### [To do]
Using the trade war and EV race article below, decide whether each statement agrees with it: (a) the US put a 25% tariff on foreign-made vehicles and parts in early April; (b) the EU exported one million new cars to the US in 2024; (c) China handles 61% of rare earth processing. Answer yes or no for each, and quote the article's deciding words.

Tariff Timebomb: how the new trade war is driving the global EV race

Tariff Timebomb: how the new trade war is driving the global EV race

key takeaways.

  • The EV race is now about geopolitics as much as engineering, with China setting the pace, the US disrupting through tariffs, and legacy brands scrambling to stay relevant
  • President Trump’s 25–50% tariffs on foreign cars and parts are disrupting the global auto market, hitting EU and Chinese exports while accelerating protectionist policies
  • China has rapidly transitioned from imitator to innovator, with BYD, CATL, and Geely leading globally in EVs and battery tech thanks to state support, vertical integration, rare earth control, and innovative design
  • European carmakers face a strategic choice – compete or collaborate with China – while trying to protect market share through localised production and partnerships.

The electric vehicle (EV) revolution is reshaping the automotive industry and related sectors (including battery manufacturing, mining, and energy infrastructure) as the balance of power in the auto sector shifts from the legacy players to Chinese automakers. It comes against a backdrop of mounting trade pressure from US President Donald Trump. Understanding the interplay between trade policy, macroeconomics, and China’s accelerating dominance is essential.

Trade policy and global disruption

In early April, the US implemented a 25% tariff on foreign-made vehicles and parts, posing a direct threat to the global auto trade, especially to European and Chinese automakers. After expressing frustration over stalled negotiations with the European Union (EU), Trump escalated tensions by threatening a 50% tariff on all EU imports into the US, cutting short the 90-day negotiation window he initiated. Posting on X, EU Commission President Ursula von der Leyen said the EU needed more time to reach “a good deal,” noting that “The EU and the US share the world’s most consequential and close trade relationship.”1

Read also: How US trade policy is reshaping the global order

The US tariffs are designed to pressure foreign automakers to move production to the US or face price disadvantages. This is a major setback for carmakers that rely on US luxury buyers for high-margin models. Mercedes-Benz, Volkswagen, and BMW have already warned of production cuts and potential delays to EV launches targeted at the American market. In 2024, the EU exported 750,000 new cars to the US, valued at EUR 38.5 bn (USD 43.9 bn), with EVs accounting for 15%, according to the European Automobile Manufacturers Association.2

As part of its response to Trump’s tariffs, China has placed export restrictions to the US on several rare earth elements and magnets, essential for EV batteries and electronics in petrol-powered vehicles3 — a critical move given China, which has a near monopoly on the rare earth supply chain, produces 61% of global output and handles 92% of processing, according to the IEA.4

China has emerged as the global epicentre of EV innovation, transitioning from a manufacturing hub to a leader in technology and design

The new green superpower: from imitator to innovator

China has emerged as the global epicentre of EV innovation, transitioning from a manufacturing hub to a leader in technology and design. Homegrown giants like Build Your Dreams (BYD), Contemporary Amperex Technology Ltd. (CATL), and Geely have scaled rapidly, backed by coordinated state policy, domestic demand, and vertical integration across the EV supply chain.

### [Stored data]
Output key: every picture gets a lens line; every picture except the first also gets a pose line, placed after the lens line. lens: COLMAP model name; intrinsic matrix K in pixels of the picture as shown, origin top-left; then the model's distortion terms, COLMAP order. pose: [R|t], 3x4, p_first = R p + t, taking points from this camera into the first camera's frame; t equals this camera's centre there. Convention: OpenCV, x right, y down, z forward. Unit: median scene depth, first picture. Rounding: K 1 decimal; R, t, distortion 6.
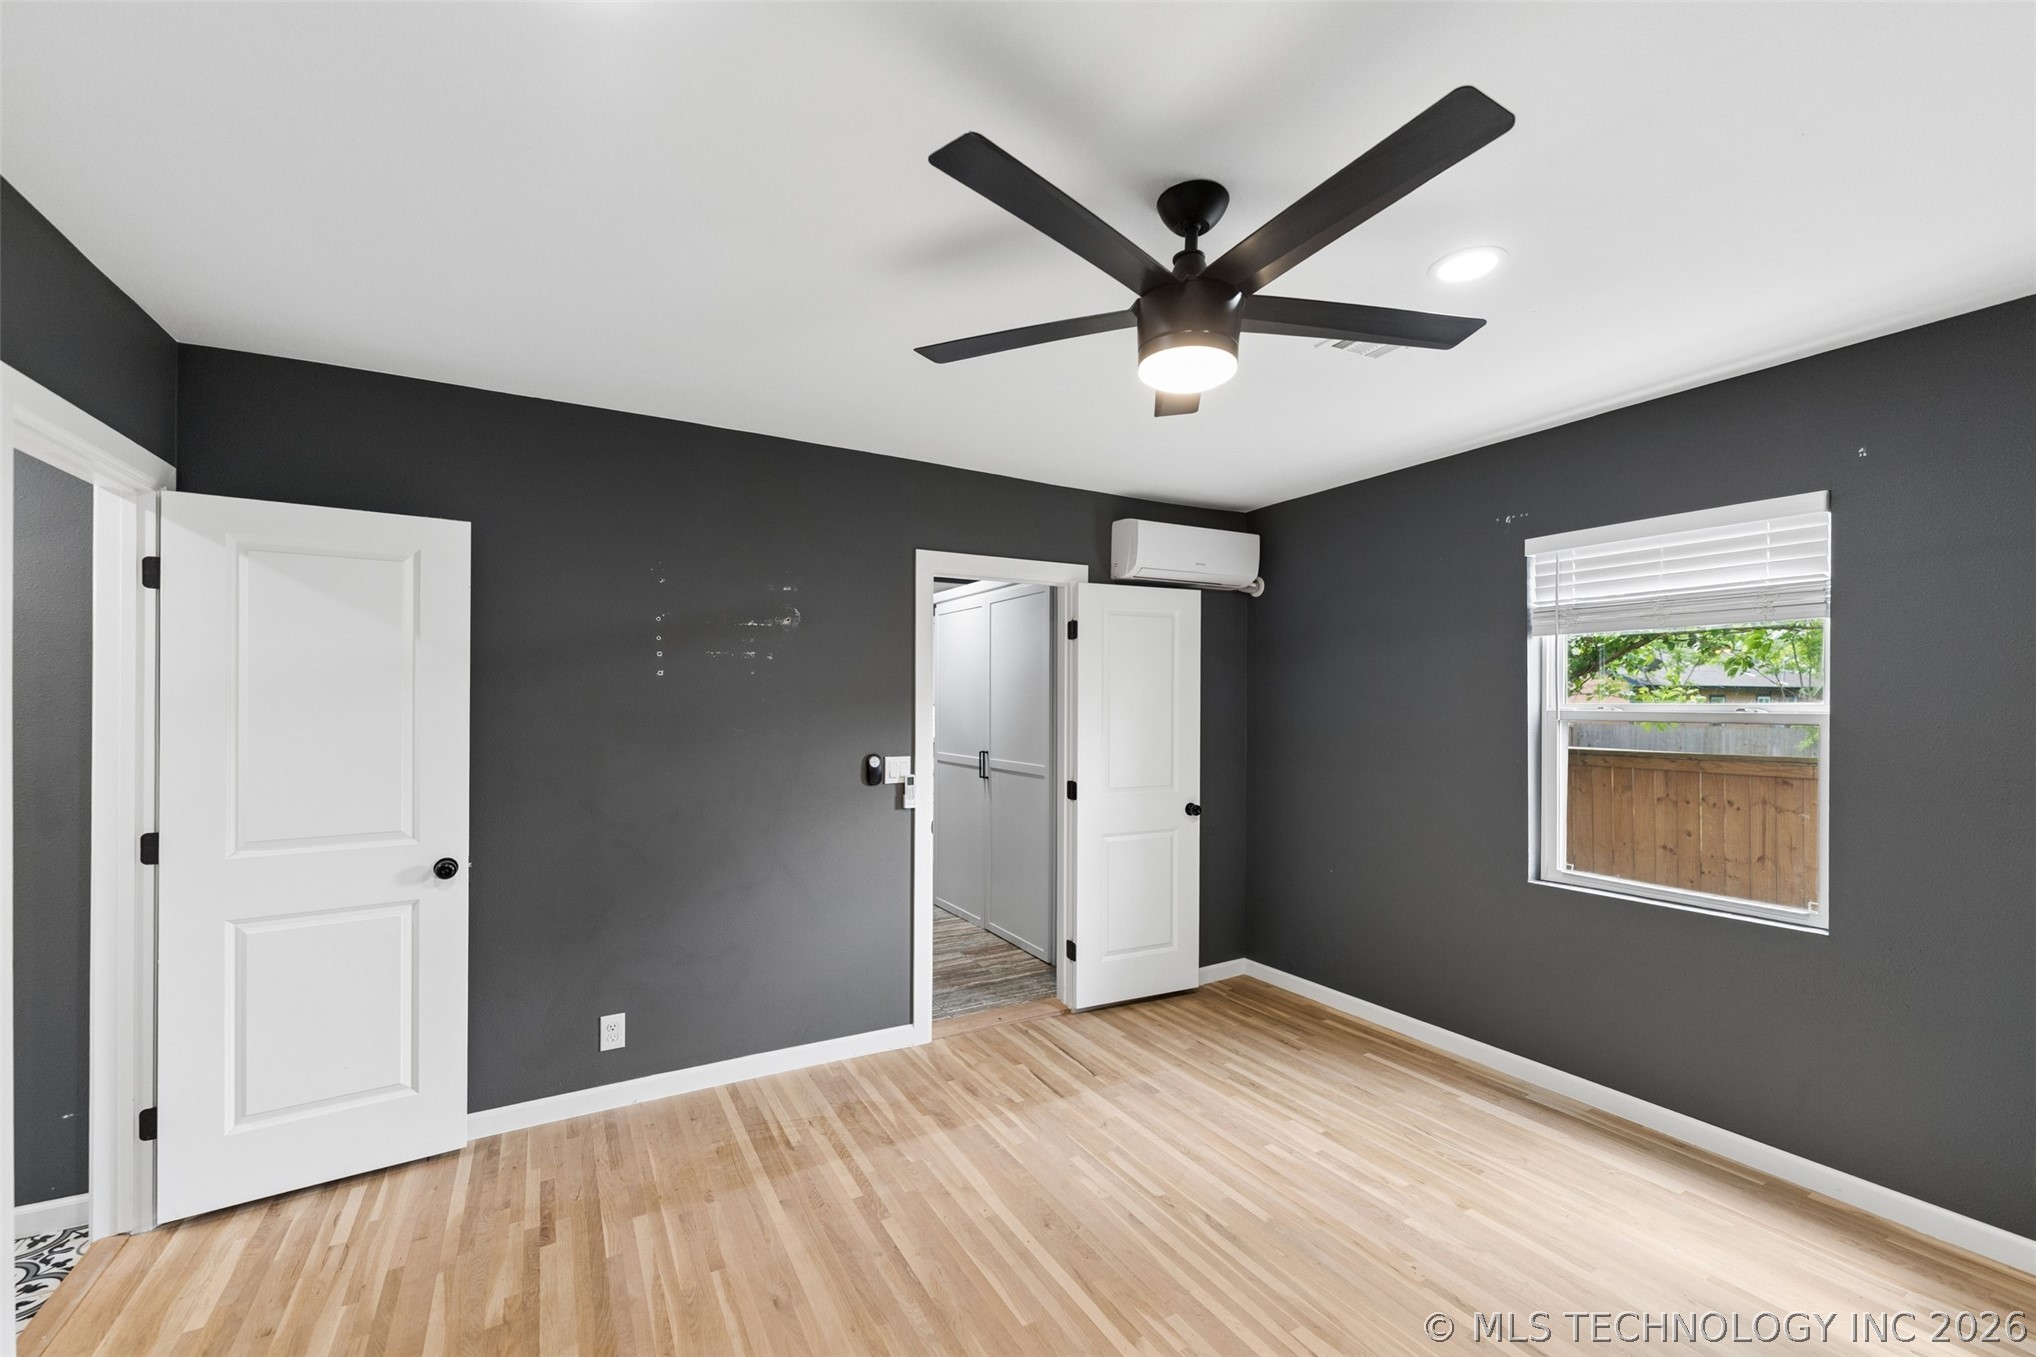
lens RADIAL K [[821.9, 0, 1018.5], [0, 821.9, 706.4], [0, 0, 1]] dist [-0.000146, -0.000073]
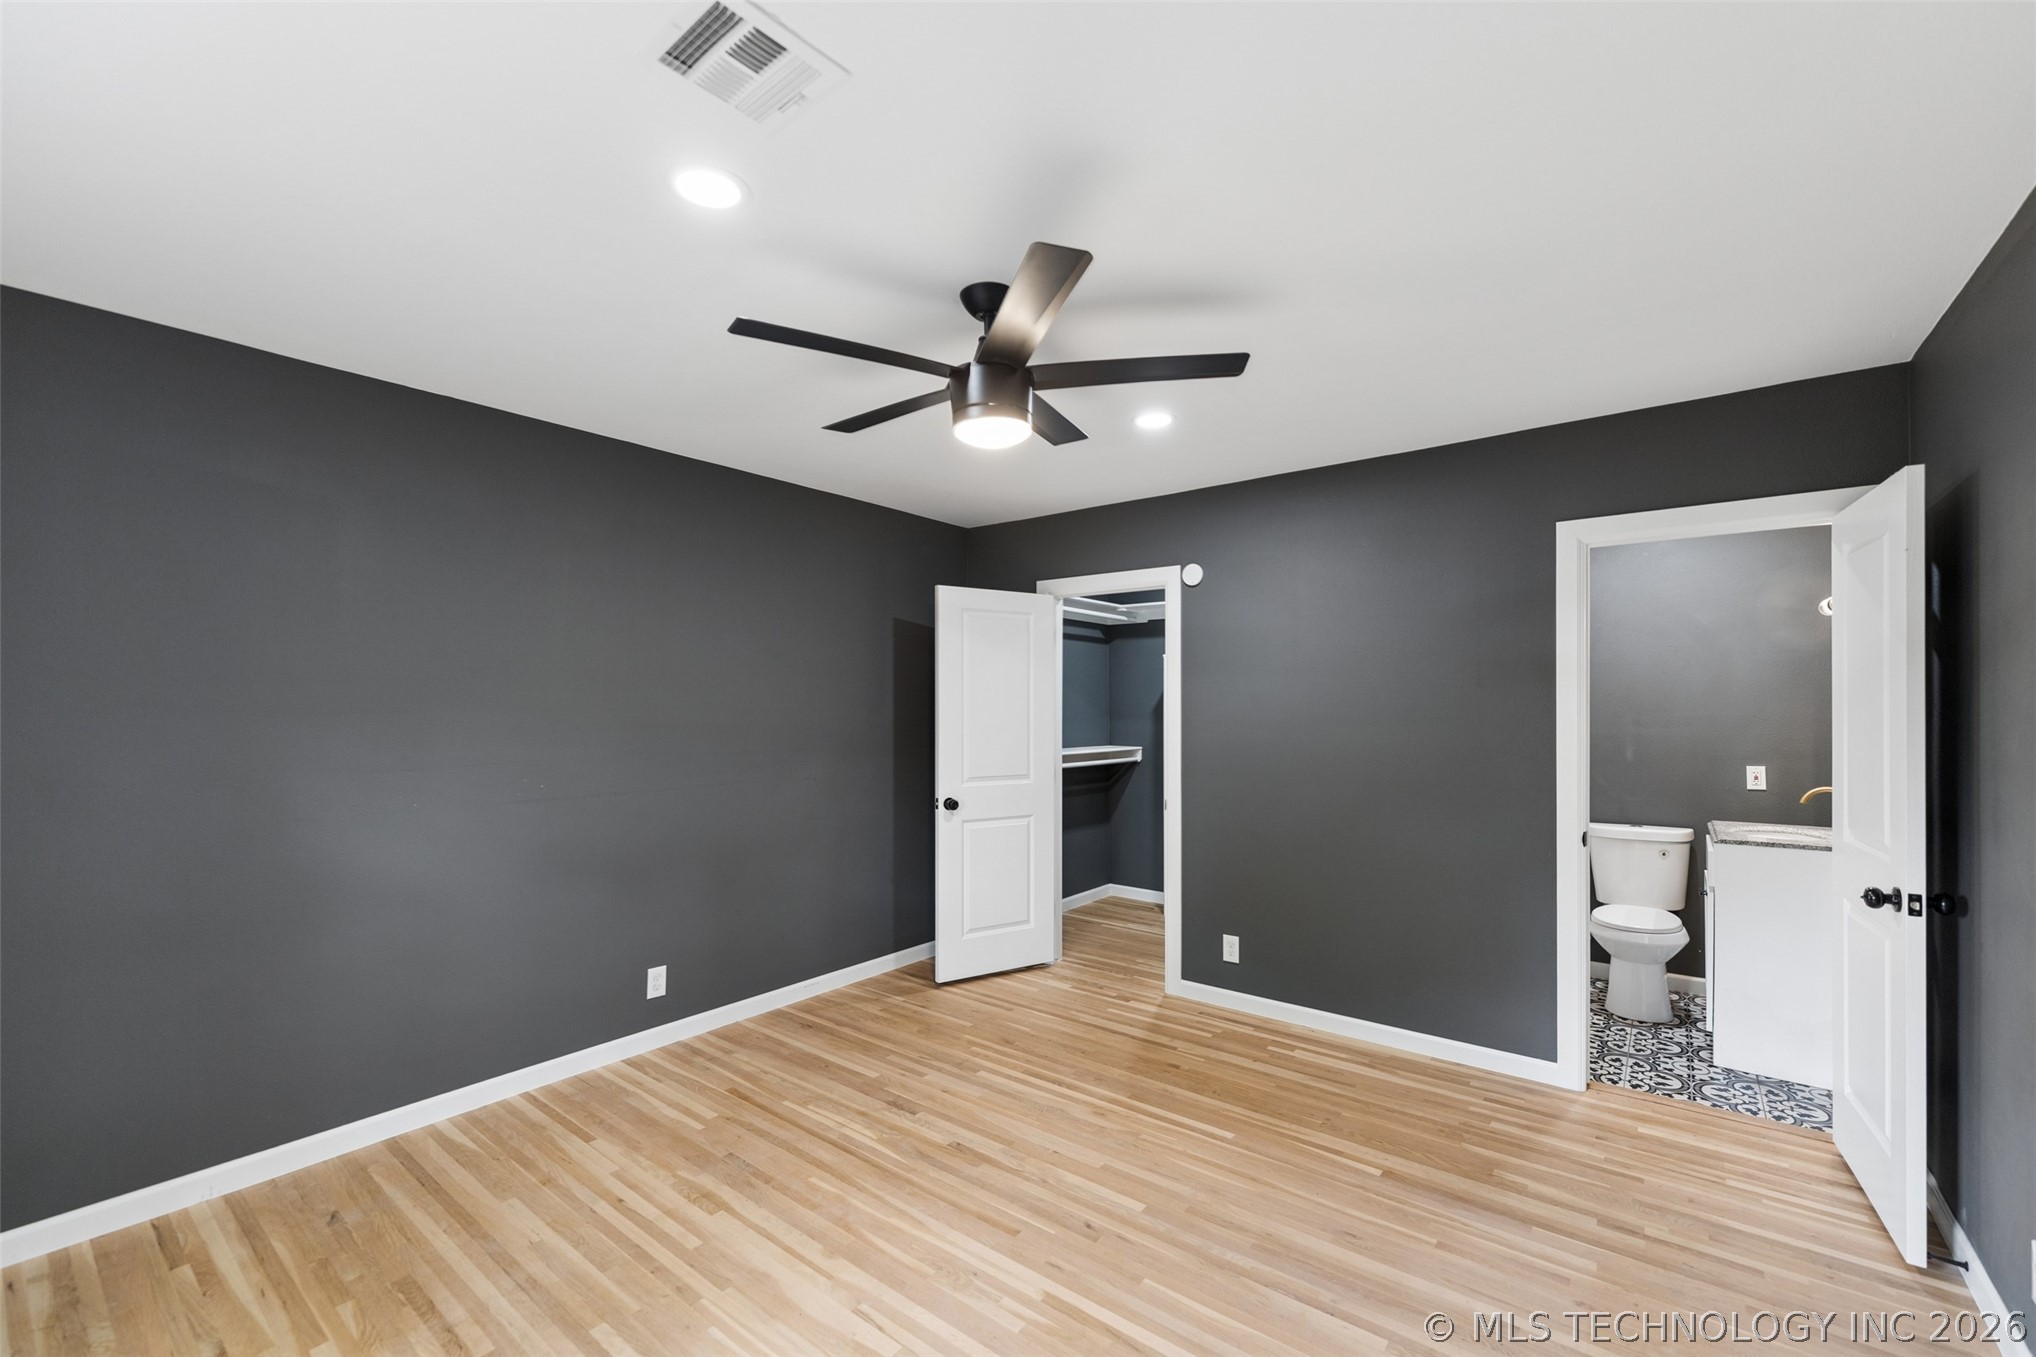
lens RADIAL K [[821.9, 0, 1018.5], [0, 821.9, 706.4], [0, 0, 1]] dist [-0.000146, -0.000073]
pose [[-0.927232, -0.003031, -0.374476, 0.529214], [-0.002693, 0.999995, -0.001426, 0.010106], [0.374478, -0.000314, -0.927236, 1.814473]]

### [Task solution]
(a) Yes: "In early April, the US implemented a 25% tariff on foreign-made vehicles and parts"
(b) No: "In 2024, the EU exported 750,000 new cars to the US"
(c) No: "produces 61% of global output and handles 92% of processing"